Bloc de texte.
######
Bernardino Luini, La forge de Vulcain |
Comme tout acte de parole il me semble que la raison première
de la parole poétique est d’affirmer une présence. « Je suis là »,
« Je suis là » dit le poème. Par quoi, sous toutes les formes qu’il
aura prises, c’est toujours un vivant, quel qu’il soit, qui existe et cherche à
se faire reconnaître. Par les autres bien sûr. Et peut-être plus profondément
par lui-même d’abord.
Qu’importe alors ce qui est dit. Misérable ou génial,
bouleversant ou ridicule, pénétrant ou superficiel, élémentaire ou abstrus, le
poème est le signe d’abord, l’indice d’une vie, d’un esprit, d’une sensibilité,
qui se révèlent à eux-mêmes pour s’assurer de leur existence, entrer en
relation avec d’autres vivants, en s’exposant dans le monde.
Que cela s’effectue trop souvent sur le mode un peu vain de
la posture, du contentement de soi, bref de toute la gamme des travers dont est
affligée notre malheureuse nature n’y change rien.
Nous avons besoin de mettre des paroles sur notre vie.
Besoin aussi, par la parole, d’échapper à la solitude foncière de notre
condition.
Ce qui fait toutefois la singularité de cette parole
poétique c’est qu’elle est le plus souvent travaillée pour elle-même,
travaillée sans adresse. Sans que le plus souvent personne n’y soit
personnellement, directement, apostrophé. Un chant, plutôt qu’un discours,
s’élève, sans que son auteur puisse dire exactement qui le recueillera. Qui
l’entendra.
######
Données fournies.
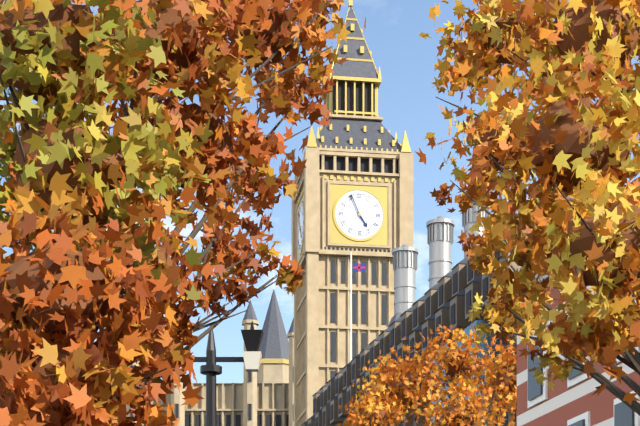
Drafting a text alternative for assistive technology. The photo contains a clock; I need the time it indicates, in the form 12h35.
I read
######
Consigne. Pour chacun des énoncés ci-dessous, précisez s’il concorde avec le texte sur la parole poétique : répondez par oui ou par non, puis citez mot pour mot le passage qui tranche. 1. La raison première de la parole poétique est d’affirmer une présence. 2. Ce qui est dit dans le poème importe avant tout. 3. La parole poétique s’adresse le plus souvent directement à une personne précise.

Corrigé.
1. Oui : « la raison première de la parole poétique est d’affirmer une présence »
2. Non : « Qu’importe alors ce qui est dit. »
3. Non : « travaillée sans adresse. Sans que le plus souvent personne n’y soit personnellement, directement, apostrophé »